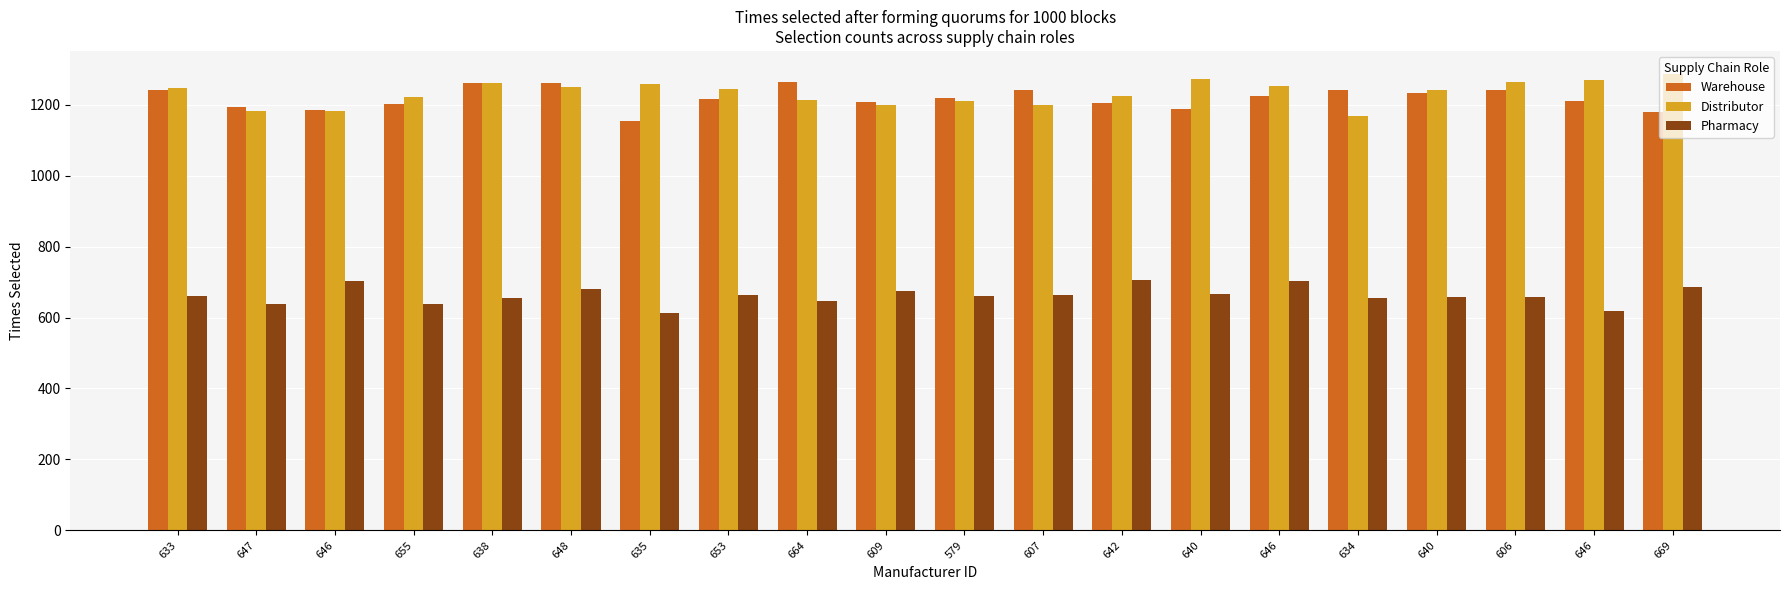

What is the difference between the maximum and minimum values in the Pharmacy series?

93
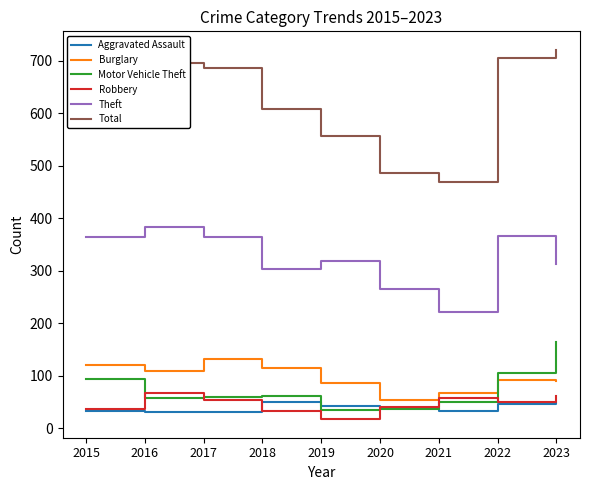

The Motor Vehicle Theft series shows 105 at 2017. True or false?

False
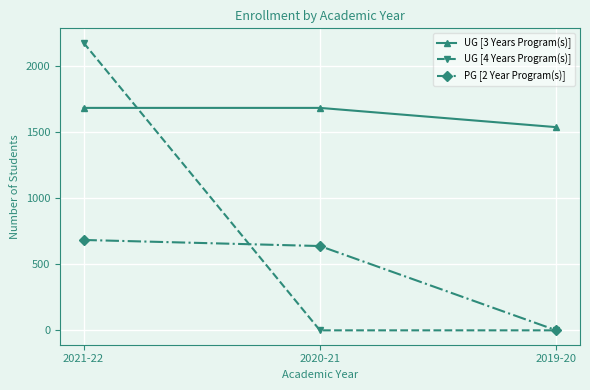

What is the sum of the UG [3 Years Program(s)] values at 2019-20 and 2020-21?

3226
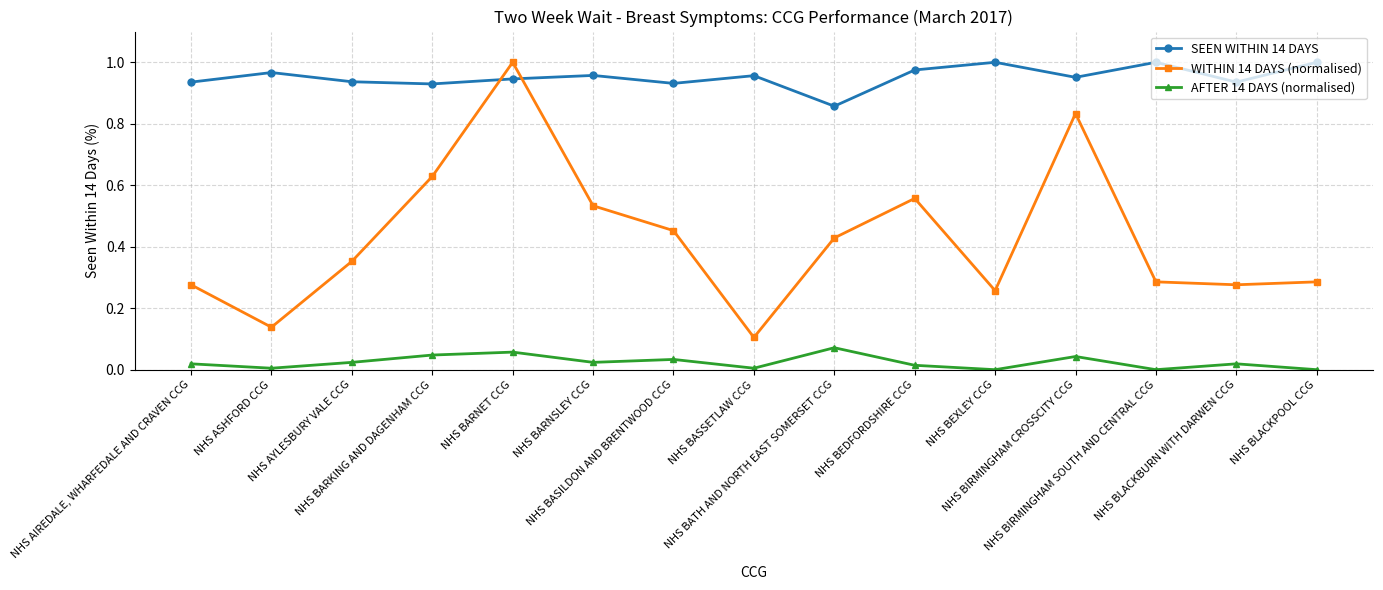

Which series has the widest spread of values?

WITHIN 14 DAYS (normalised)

● ● ● ●

● **TASK PROMPT**
Rewrite the records with every "series" swapped for "line", keeping everything else unchanged. Leave the pictures out.

● **ANSWER TO THE PROBLEM**
What is the difference between the maximum and minimum values in the Pharmacy line?

93

The Motor Vehicle Theft line shows 105 at 2017. True or false?

False

What is the sum of the UG [3 Years Program(s)] values at 2019-20 and 2020-21?

3226

Which line has the widest spread of values?

WITHIN 14 DAYS (normalised)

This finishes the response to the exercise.